Check Your Understanding
1. For Llama 3.1 70B with 80 layers, 8 KV heads, and head_dim=128, how much KV cache memory (in GB, FP16) does a single sequence at 32K context require?
Show Answer
2. How does PagedAttention eliminate memory fragmentation?
Show Answer
3. If a model uses GQA with 32 query heads and 8 KV heads, by what factor is the KV cache reduced compared to standard MHA?
Show Answer
4. Why does continuous batching provide the largest throughput improvement when output sequence lengths are highly variable?
Show Answer
Key Takeaways
- The KV cache can exceed model weight memory at large batch sizes and long contexts. For Llama 3.1 70B, a batch of 64 at 8K context needs 160 GB of KV cache alone.
- PagedAttention uses block-based allocation (like OS virtual memory) to eliminate fragmentation and enable cross-request memory sharing.
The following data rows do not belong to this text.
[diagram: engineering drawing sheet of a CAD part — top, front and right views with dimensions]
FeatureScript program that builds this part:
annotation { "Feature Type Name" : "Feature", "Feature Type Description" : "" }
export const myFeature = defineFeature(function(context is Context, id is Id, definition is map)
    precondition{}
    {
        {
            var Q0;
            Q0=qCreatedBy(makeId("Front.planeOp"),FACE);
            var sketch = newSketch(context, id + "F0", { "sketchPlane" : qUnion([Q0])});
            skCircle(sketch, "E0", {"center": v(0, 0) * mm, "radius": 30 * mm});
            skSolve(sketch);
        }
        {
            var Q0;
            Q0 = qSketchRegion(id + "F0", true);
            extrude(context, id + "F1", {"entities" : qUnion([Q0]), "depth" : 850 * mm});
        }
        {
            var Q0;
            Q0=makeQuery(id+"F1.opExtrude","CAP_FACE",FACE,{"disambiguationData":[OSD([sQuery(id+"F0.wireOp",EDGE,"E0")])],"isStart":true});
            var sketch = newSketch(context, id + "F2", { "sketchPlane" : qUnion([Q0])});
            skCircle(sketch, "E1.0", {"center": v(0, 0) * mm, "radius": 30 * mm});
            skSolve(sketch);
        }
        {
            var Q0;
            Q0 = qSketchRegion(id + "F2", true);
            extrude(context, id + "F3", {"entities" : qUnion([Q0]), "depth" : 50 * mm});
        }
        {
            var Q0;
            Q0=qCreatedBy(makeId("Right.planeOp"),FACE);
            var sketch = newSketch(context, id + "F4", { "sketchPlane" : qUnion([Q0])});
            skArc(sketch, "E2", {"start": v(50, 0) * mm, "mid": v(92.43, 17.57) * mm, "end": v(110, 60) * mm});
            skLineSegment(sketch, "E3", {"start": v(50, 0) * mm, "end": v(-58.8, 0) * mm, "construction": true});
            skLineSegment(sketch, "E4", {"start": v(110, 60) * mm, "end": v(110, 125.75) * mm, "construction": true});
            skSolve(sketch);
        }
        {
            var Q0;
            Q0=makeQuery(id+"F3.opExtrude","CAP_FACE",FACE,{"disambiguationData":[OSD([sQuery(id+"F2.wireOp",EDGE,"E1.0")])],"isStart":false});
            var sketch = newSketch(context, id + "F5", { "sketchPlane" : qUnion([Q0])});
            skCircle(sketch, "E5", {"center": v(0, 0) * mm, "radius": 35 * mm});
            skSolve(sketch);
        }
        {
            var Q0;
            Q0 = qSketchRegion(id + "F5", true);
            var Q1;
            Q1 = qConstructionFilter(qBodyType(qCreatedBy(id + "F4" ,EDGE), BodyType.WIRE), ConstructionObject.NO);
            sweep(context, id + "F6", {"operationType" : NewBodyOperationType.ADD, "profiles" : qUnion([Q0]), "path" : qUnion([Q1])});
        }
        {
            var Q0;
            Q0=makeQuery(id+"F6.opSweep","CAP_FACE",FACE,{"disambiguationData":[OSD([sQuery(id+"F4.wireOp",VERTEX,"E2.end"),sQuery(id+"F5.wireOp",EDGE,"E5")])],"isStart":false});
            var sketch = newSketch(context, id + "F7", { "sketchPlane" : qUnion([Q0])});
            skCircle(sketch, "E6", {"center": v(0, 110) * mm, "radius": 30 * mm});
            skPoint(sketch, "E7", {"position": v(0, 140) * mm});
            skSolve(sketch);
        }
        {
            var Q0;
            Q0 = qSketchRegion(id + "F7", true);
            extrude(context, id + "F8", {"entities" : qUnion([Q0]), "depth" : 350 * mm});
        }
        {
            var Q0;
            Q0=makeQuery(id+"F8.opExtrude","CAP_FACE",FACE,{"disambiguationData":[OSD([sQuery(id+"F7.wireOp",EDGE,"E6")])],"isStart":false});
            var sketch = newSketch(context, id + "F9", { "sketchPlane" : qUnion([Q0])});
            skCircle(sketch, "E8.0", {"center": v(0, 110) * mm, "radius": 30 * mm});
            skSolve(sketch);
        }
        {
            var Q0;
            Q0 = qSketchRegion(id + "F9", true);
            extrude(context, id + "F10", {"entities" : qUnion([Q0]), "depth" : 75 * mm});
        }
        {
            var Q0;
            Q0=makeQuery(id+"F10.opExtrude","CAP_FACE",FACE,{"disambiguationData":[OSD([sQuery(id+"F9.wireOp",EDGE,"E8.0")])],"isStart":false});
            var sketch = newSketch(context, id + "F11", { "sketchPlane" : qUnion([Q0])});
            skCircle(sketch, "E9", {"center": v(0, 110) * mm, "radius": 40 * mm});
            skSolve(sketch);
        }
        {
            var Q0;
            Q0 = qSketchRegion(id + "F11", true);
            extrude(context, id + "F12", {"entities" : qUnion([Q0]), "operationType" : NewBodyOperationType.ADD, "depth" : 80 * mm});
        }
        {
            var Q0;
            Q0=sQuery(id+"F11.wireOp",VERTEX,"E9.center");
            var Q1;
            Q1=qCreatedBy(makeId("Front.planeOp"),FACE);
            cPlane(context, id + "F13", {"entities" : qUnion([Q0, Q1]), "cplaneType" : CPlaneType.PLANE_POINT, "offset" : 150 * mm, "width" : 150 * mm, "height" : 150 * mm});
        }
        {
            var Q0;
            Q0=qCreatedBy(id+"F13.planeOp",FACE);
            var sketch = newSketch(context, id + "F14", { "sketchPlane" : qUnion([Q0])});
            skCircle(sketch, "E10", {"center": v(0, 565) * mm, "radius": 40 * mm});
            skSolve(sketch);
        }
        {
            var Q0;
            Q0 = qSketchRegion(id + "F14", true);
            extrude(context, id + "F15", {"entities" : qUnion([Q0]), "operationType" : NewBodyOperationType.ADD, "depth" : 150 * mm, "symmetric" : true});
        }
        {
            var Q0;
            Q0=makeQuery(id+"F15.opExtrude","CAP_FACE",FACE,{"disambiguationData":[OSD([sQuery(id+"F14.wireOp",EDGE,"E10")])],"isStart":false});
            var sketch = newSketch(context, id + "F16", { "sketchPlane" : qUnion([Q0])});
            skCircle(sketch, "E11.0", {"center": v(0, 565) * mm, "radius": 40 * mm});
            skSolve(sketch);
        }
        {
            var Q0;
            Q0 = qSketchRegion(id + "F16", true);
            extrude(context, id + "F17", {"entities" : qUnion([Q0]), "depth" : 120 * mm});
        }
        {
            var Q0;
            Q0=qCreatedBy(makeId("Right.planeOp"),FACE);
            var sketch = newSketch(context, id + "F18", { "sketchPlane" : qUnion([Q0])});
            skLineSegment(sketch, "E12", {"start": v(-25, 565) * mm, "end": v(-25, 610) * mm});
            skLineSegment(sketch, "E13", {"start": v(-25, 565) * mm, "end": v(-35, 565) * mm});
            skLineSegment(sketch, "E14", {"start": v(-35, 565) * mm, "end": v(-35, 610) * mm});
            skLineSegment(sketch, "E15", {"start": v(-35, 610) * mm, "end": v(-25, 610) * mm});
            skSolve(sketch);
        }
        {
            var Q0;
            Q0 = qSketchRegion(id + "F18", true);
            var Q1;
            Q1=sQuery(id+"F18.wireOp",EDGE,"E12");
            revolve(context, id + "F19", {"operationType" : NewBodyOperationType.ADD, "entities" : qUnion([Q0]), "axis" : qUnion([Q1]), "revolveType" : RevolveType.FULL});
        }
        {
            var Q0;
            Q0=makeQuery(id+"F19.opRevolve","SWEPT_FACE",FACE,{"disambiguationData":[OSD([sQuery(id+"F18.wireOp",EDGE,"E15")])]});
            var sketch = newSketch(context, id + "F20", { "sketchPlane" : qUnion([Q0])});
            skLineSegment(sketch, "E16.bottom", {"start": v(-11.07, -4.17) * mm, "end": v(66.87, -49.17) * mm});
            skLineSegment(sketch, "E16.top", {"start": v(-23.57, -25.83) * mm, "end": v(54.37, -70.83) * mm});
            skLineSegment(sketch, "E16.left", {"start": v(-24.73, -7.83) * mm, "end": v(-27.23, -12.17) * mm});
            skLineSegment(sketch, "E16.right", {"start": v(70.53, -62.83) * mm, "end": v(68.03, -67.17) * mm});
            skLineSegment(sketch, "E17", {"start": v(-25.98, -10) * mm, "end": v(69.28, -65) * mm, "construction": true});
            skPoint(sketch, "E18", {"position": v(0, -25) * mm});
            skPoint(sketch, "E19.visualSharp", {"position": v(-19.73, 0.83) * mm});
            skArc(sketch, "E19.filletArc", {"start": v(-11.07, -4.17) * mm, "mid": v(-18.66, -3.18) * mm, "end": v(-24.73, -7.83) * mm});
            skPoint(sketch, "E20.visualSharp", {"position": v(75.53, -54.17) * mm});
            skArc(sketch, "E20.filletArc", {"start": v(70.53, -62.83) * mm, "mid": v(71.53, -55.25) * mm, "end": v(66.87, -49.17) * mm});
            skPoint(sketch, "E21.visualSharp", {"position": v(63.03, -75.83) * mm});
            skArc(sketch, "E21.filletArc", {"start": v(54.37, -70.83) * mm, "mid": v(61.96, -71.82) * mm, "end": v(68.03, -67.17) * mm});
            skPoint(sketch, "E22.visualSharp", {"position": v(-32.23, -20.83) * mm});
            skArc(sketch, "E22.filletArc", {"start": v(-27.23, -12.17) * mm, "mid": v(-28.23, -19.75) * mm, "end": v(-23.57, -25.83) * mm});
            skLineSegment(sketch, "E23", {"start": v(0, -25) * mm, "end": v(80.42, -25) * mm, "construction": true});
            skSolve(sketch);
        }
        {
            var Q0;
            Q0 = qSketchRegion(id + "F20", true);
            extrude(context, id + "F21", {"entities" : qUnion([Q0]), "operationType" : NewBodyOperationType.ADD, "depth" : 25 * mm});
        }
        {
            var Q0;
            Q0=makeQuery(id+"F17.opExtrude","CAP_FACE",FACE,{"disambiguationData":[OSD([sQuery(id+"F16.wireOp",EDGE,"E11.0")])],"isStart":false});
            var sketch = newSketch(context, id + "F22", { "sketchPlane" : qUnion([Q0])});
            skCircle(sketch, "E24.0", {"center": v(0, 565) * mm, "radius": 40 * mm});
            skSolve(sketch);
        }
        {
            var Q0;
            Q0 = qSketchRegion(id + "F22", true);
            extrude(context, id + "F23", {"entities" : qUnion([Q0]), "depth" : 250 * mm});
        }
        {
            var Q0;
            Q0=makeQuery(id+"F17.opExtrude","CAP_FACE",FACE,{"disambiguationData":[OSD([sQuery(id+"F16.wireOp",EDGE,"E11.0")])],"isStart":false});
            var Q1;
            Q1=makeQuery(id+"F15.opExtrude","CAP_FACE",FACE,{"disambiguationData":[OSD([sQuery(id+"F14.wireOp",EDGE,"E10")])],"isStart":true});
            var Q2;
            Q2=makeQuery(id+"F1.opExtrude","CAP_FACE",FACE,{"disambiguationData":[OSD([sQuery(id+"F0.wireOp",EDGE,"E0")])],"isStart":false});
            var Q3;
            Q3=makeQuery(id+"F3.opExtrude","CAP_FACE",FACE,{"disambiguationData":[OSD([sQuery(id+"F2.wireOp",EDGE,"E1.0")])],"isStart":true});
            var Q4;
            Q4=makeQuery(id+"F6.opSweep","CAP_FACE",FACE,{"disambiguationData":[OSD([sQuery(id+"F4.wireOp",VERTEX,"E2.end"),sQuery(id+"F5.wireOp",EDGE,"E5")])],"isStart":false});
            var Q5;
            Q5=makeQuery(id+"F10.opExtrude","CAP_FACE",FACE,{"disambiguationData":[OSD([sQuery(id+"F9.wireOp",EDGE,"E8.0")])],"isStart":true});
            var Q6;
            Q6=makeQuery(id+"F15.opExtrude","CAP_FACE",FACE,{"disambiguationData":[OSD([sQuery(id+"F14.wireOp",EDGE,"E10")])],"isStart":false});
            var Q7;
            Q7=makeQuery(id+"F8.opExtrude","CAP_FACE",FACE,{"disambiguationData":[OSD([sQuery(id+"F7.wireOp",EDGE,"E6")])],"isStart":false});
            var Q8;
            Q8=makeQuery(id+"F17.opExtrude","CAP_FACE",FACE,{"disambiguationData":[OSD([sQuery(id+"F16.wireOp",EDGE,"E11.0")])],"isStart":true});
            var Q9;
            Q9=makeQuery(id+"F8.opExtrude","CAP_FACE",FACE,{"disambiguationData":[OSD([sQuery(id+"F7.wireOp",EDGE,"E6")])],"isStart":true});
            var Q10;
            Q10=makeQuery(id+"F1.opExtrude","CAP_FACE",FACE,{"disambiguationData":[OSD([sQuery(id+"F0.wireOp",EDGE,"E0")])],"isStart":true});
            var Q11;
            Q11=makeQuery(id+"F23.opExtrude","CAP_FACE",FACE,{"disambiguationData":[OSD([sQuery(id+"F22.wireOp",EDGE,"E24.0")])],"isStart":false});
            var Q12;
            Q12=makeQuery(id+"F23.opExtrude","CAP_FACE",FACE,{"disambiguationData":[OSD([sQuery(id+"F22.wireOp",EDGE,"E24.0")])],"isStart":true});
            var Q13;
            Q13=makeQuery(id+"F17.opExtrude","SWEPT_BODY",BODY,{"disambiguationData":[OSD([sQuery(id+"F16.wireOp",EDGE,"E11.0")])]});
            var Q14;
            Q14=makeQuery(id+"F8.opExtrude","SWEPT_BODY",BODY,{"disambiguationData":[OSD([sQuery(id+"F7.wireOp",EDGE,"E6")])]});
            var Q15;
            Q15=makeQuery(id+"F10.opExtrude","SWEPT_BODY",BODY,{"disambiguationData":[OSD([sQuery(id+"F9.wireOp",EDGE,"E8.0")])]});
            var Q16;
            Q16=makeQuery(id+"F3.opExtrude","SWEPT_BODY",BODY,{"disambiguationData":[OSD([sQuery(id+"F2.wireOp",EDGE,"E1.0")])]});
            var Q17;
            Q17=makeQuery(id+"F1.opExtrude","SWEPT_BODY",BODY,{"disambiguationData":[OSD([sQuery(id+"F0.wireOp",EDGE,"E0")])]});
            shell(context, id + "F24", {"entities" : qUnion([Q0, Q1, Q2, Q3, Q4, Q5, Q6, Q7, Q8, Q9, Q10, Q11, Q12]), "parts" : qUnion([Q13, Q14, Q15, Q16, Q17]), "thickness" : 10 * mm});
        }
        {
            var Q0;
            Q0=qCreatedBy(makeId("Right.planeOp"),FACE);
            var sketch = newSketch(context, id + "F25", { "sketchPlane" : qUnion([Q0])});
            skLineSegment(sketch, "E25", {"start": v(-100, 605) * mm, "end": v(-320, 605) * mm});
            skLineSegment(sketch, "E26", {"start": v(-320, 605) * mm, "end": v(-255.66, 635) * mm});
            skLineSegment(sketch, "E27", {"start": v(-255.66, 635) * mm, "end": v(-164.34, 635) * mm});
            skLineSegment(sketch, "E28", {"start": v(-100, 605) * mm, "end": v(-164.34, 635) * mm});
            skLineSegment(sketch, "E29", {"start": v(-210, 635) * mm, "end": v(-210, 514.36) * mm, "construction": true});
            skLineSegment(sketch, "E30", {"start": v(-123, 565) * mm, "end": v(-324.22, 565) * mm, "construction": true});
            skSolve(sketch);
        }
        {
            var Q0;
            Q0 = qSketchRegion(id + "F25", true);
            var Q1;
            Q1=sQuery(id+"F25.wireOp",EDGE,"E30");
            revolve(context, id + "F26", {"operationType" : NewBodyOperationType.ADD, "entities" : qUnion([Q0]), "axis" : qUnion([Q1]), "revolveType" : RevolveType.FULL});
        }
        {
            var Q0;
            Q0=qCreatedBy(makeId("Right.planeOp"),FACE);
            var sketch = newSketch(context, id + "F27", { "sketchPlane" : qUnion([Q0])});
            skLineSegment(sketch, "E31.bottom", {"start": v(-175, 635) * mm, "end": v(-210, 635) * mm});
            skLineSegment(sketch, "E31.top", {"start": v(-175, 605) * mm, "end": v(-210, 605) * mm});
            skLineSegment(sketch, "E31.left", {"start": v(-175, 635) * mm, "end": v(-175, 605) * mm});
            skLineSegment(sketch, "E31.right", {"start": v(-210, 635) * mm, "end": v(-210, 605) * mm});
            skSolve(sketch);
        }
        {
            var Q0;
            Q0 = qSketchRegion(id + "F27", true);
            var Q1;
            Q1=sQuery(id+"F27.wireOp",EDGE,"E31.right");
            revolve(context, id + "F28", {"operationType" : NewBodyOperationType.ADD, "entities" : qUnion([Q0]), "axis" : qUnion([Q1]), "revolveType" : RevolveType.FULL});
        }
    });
- GQA reduces the KV cache by sharing KV heads across query head groups. Llama 3 uses 8 KV heads for 32 query heads, a 4x reduction.
- Prefix caching (RadixAttention) avoids recomputing KV for shared system prompts, providing 2x to 5x speedup for prefix-heavy workloads.
- Continuous batching fills freed slots immediately with new requests, achieving 2x to 10x throughput over static batching.
- KV cache quantization to FP8 halves cache memory with minimal quality impact.
- TTT and DeepSeek Sparse Attention represent research frontiers that compress or sparsify the cache for extreme context lengths.